◆ **Texte présenté**:
# # # #
La CAA de Paris écarte la localisation au UK du siège de direction effective d’une société, en raison de l’absence de substance de cette société britannique, ainsi que de la localisation, de manière quasi-exclusive depuis la France, de la gestion des affaires commerciales, juridiques, fiscales, comptables et logistiques. Elle refuse, de plus, le droit à l’erreur invoqué par la société pour faire obstacle aux conséquences découlant de la qualification d’activité occulte résultant de la remise en cause du siège de direction effective au UK.
L’histoire
En 2015, l’Administration a engagé une visite domiciliaire (LPF, art. L. 16 B), dans les locaux d’une société de droit anglais et d’une société française, appartenant au même groupe. A l’issue de ces opérations, elle a considéré que la société britannique disposait de son siège de direction effective en France et non au Royaume-Uni.
Elle lui a, par conséquent, réclamé le paiement de l’IS et des impôts locaux exigibles au titre des années 2009 à 2015, et a assorti le redressement de la majoration de 80 %, prévue en cas de découverte d’une activité occulte par les dispositions de l’article 1728, c, du CGI.
La décision de la CAA de Paris
Sur la détermination du siège de direction effective
La Cour rappelle, en 1er lieu, qu’en application de la convention franco-britannique du 19 juin 2008 (conforme, sur ce point, au modèle OCDE), la détermination de la résidence conventionnelle d’une personne morale s’effectue d’abord par référence au droit interne, puis, si ce critère est inopérant, selon le critère subsidiaire du siège de direction effective.
La convention ne contient toutefois pas de définition de la notion de « siège de direction effective ».
De son côté, la jurisprudence du Conseil d’Etat définit généralement la notion de siège de direction effective comme le lieu où les personnes exerçant les fonctions les plus élevées prennent les décisions stratégiques en matière de gestion et de politique industrielle ou commerciale qui déterminent la conduite des affaires de cette entreprise dans son ensemble (voir notamment CE, 16 avril 2012, n°323592).
Cette qualification relève donc essentiellement d’une question de fait qui, loin d’être évidente, repose sur la réunion d’un ensemble d’indices.
# # # #
◆ **Consigne**:
Reproduisez à l'identique le passage du texte sur le siège de direction effective qui commence par « La convention ne » et se poursuit jusqu'à « avril 2012, n°323592). ». Ces lignes n'ont aucun lien avec le texte sur le siège de direction effective.

◆ **Données brutes**:
# # # #
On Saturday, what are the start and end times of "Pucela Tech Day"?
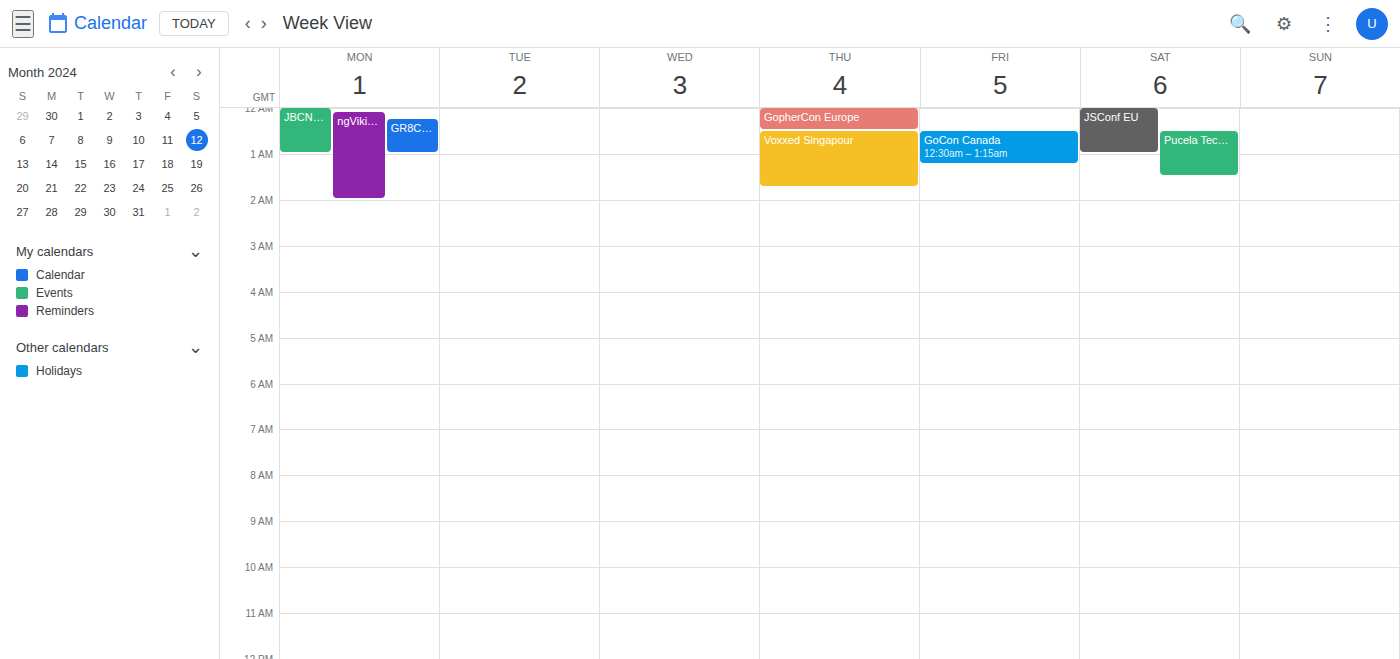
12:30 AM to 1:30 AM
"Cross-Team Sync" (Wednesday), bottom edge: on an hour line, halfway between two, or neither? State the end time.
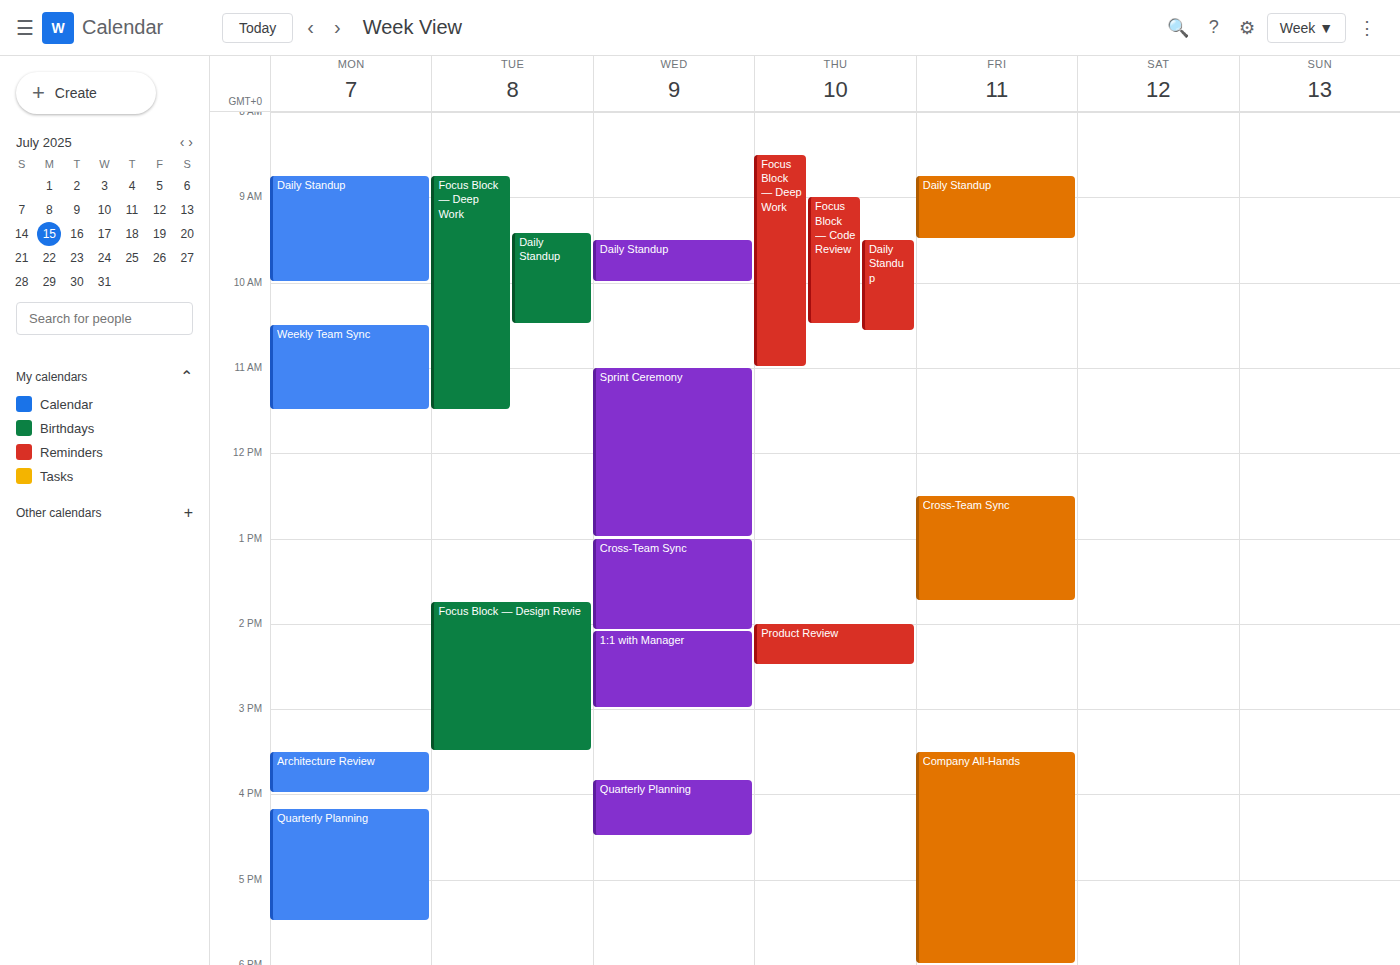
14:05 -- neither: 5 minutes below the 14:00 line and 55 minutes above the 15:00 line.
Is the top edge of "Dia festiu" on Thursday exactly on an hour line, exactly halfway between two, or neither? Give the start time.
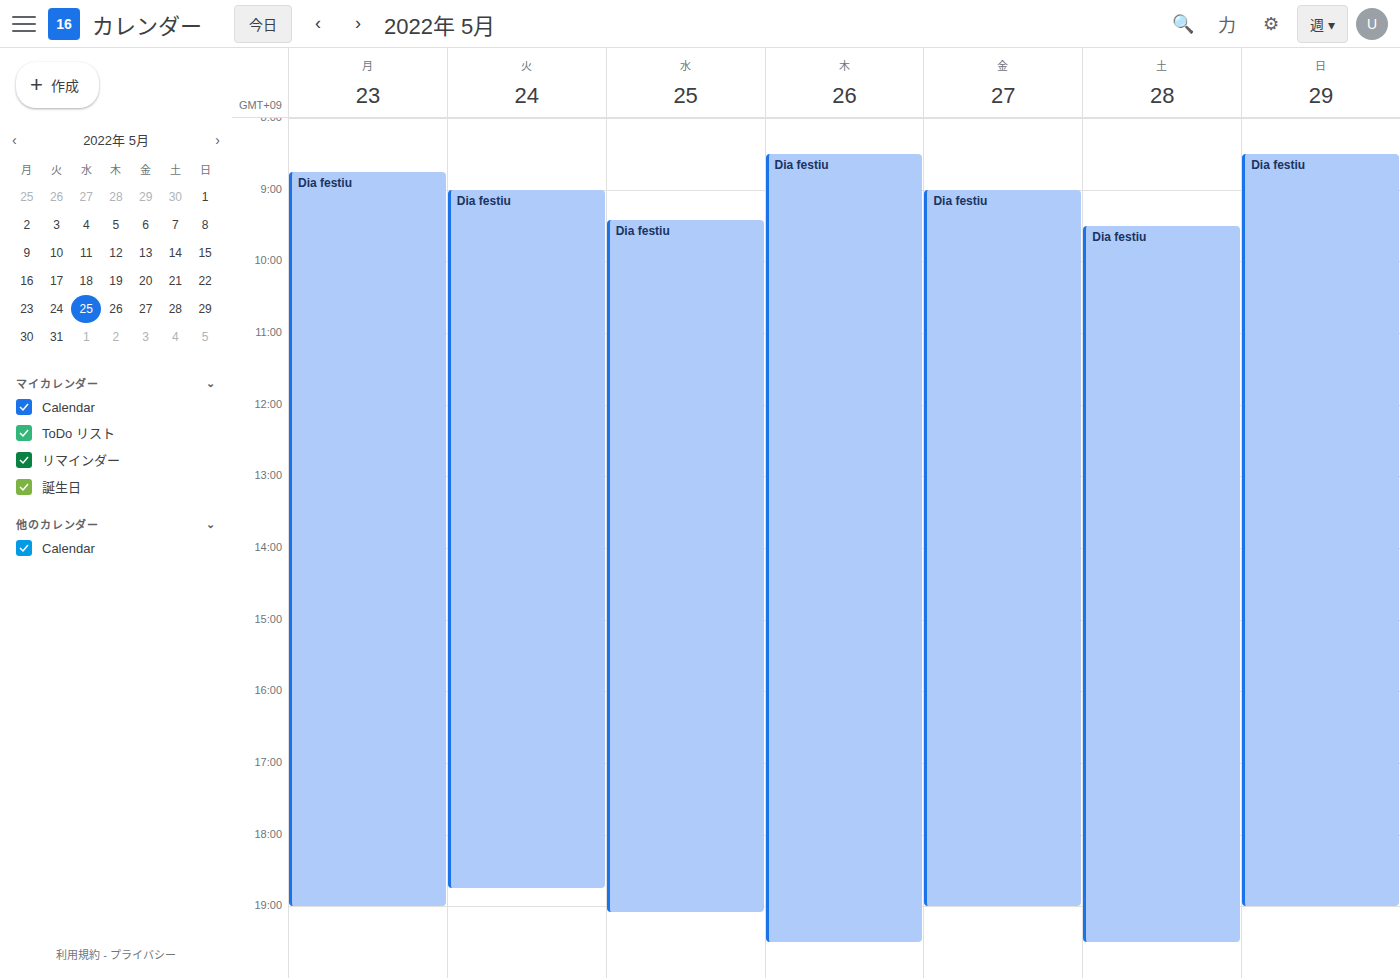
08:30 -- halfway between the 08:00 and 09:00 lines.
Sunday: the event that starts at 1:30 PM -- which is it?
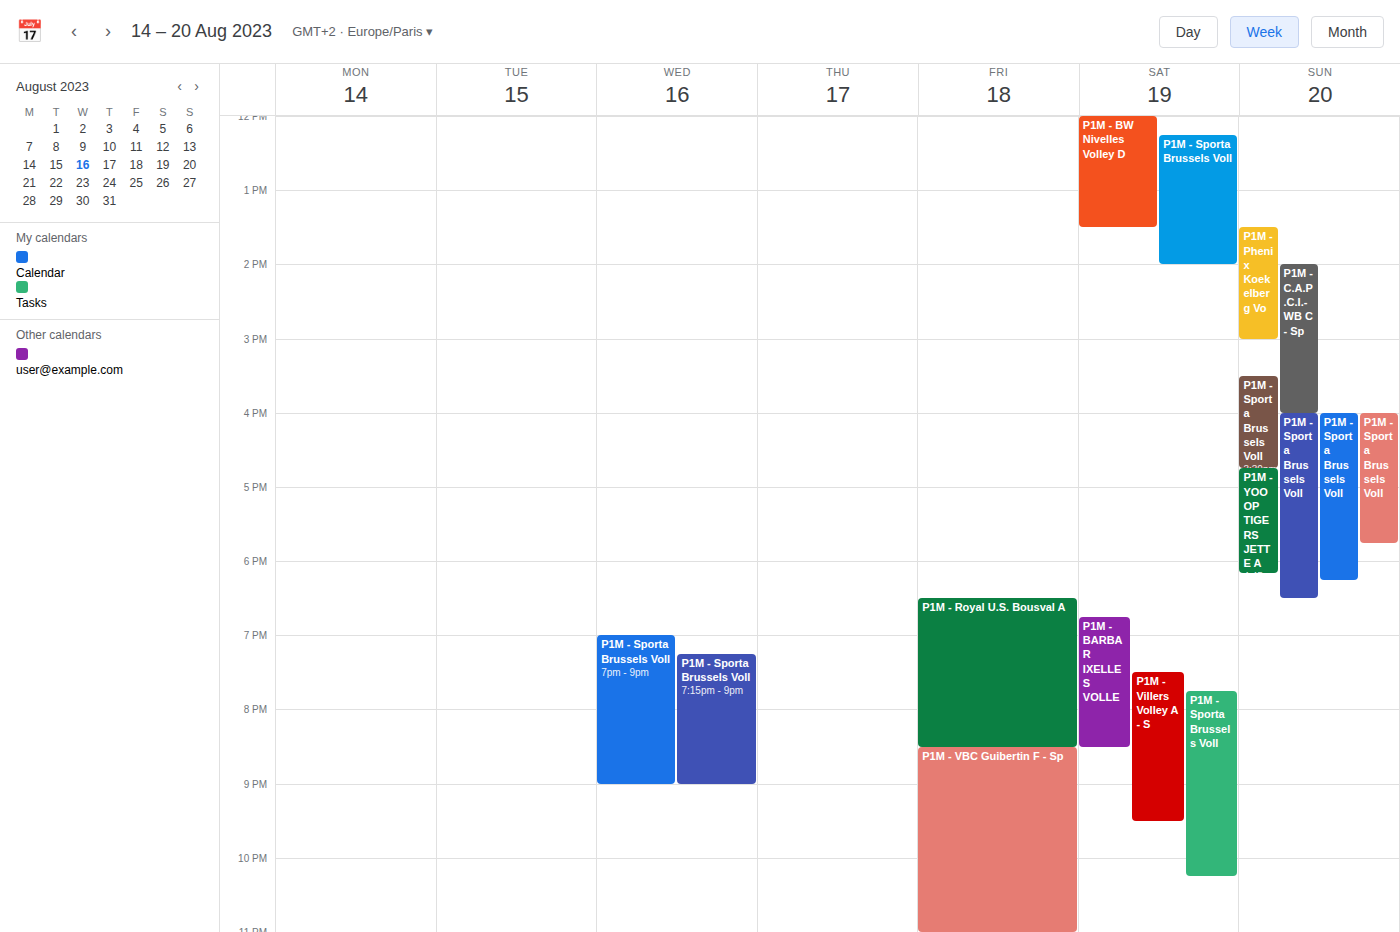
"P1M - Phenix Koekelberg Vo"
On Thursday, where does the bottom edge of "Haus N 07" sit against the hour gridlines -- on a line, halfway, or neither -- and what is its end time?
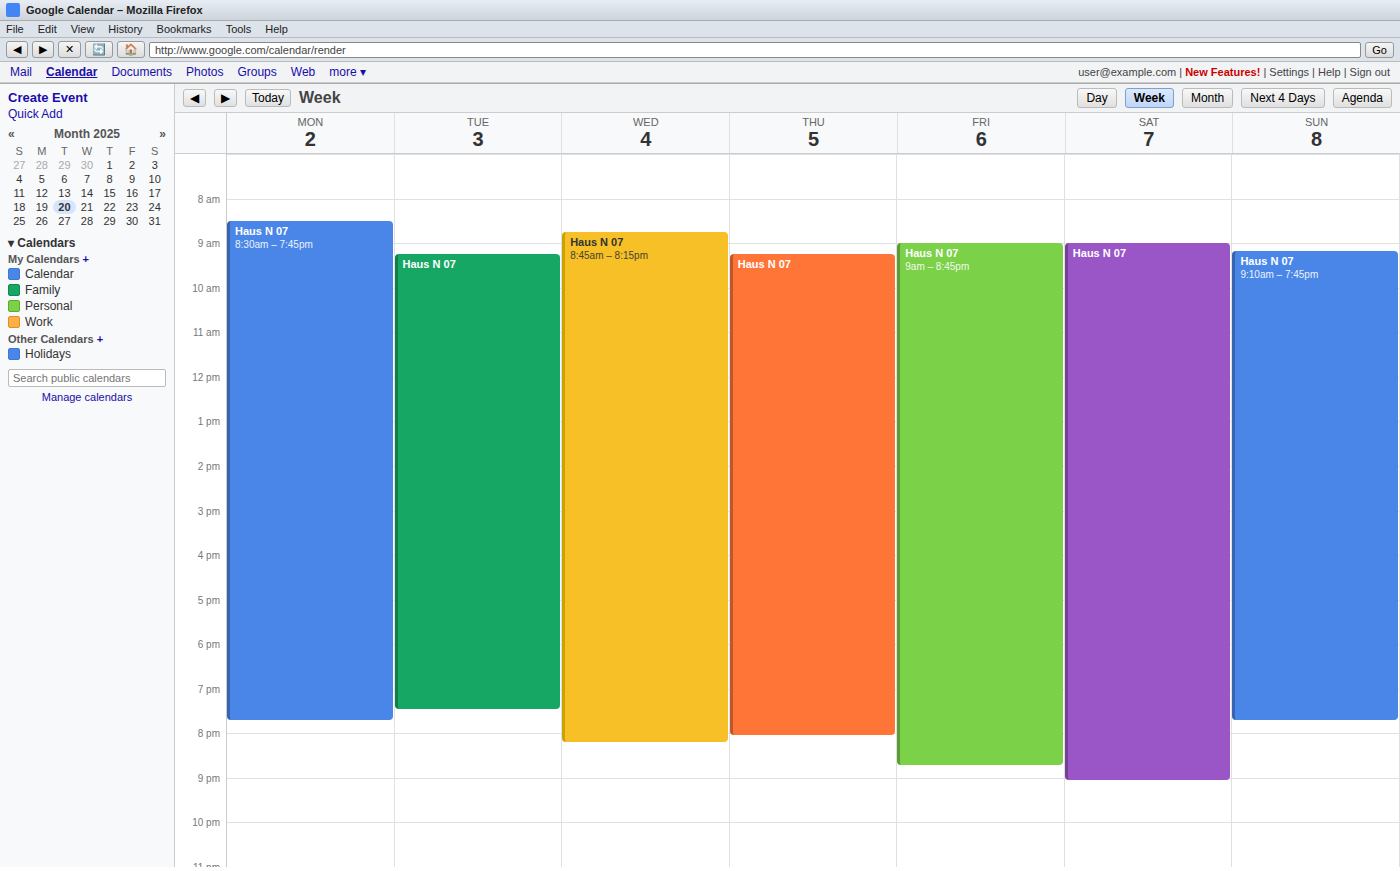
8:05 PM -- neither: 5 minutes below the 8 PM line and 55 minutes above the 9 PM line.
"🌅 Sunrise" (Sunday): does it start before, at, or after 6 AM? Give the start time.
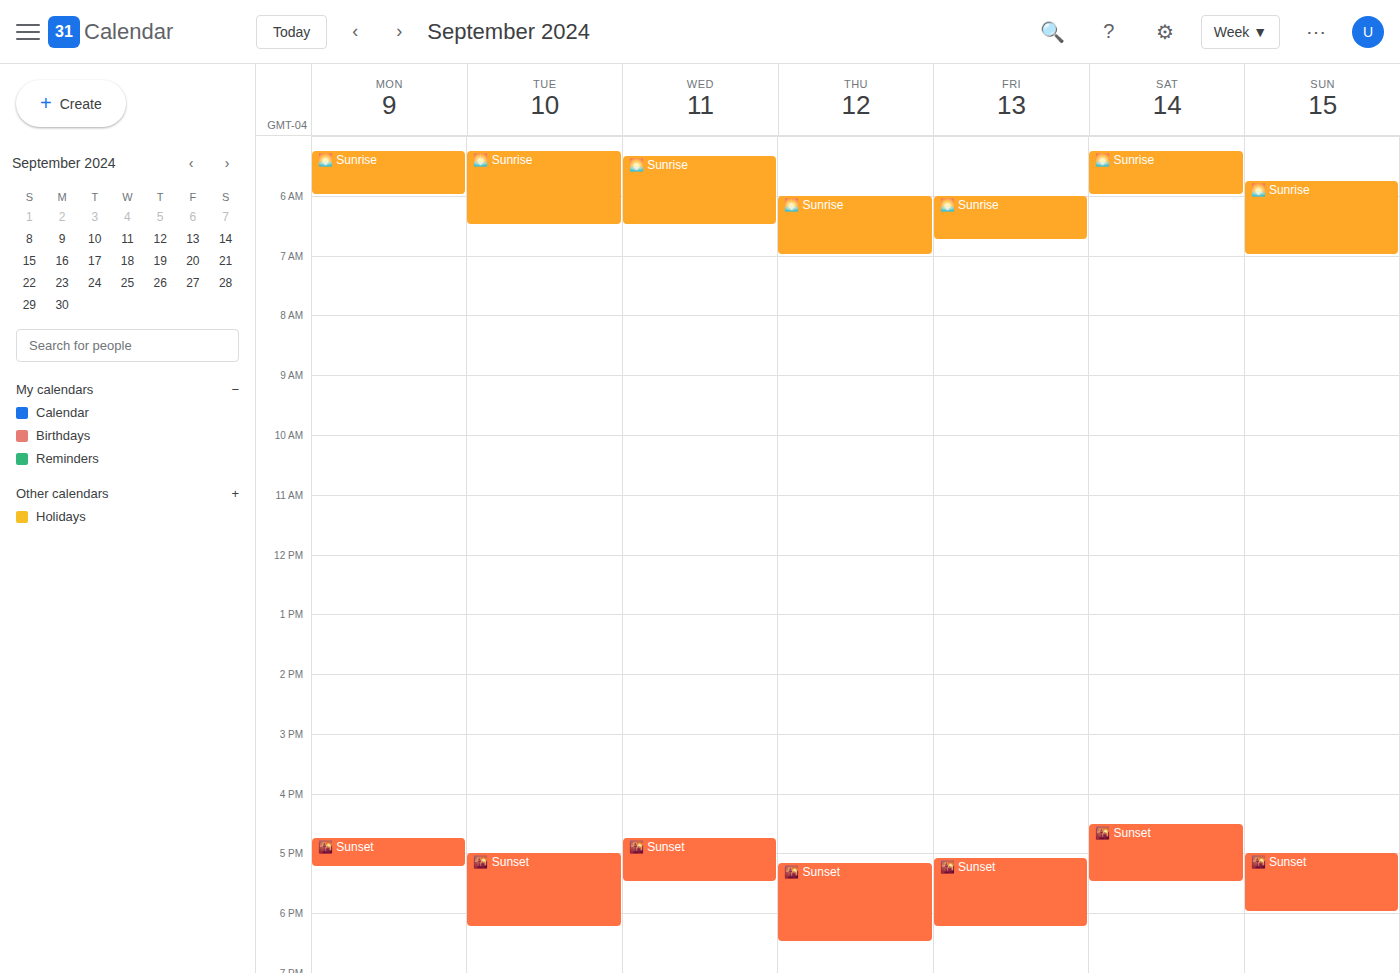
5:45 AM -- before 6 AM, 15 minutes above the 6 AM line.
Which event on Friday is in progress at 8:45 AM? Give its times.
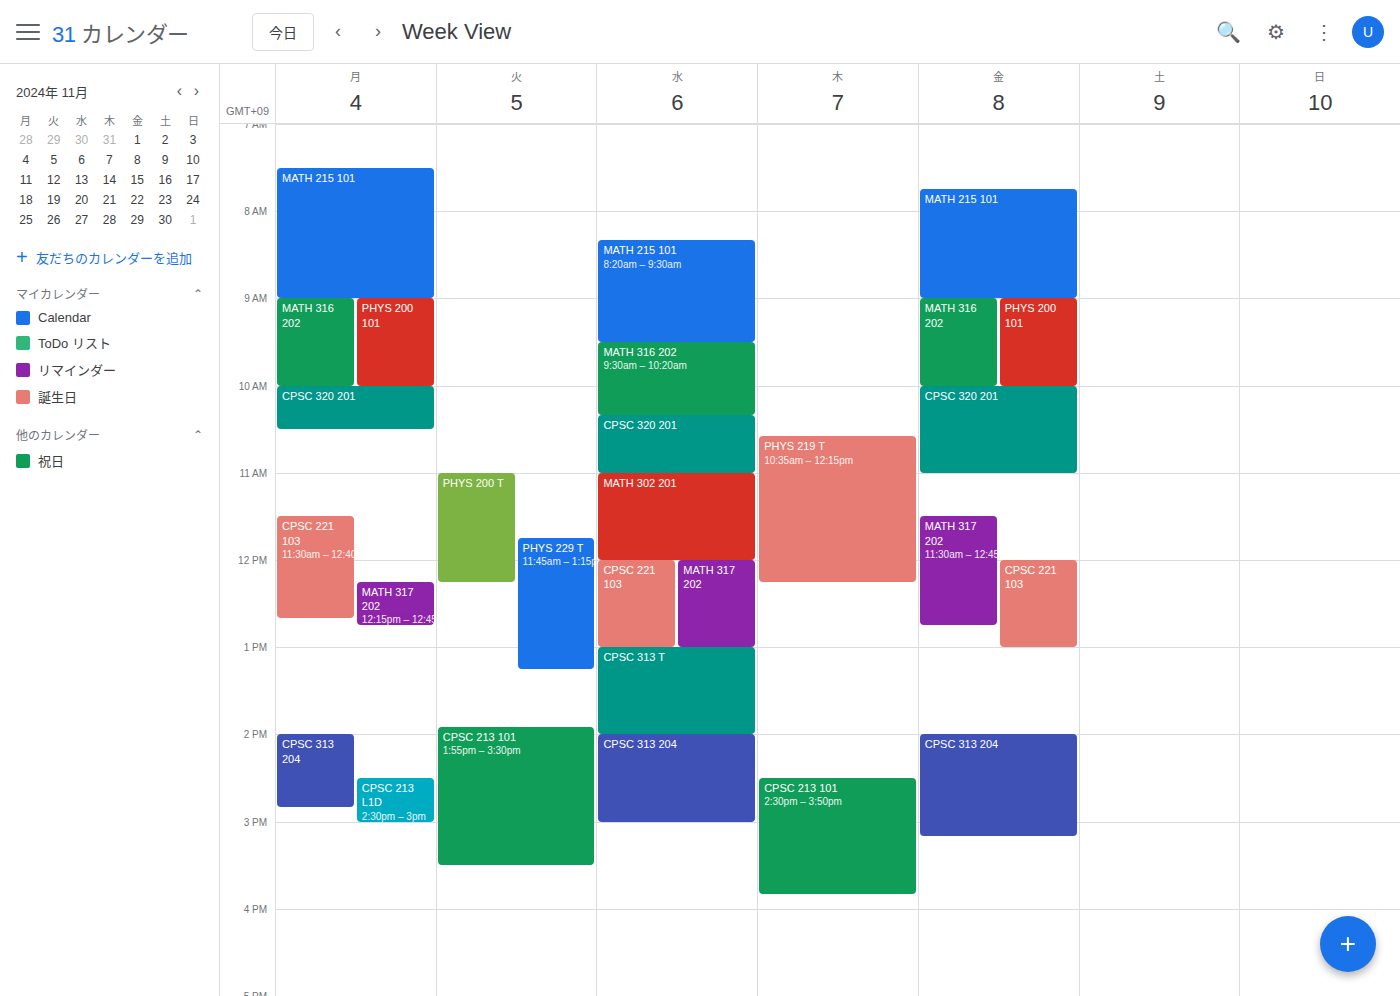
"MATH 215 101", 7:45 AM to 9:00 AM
# # # #
◆ **Résultat**:
La convention ne contient toutefois pas de définition de la notion de « siège de direction effective ».
De son côté, la jurisprudence du Conseil d’Etat définit généralement la notion de siège de direction effective comme le lieu où les personnes exerçant les fonctions les plus élevées prennent les décisions stratégiques en matière de gestion et de politique industrielle ou commerciale qui déterminent la conduite des affaires de cette entreprise dans son ensemble (voir notamment CE, 16 avril 2012, n°323592).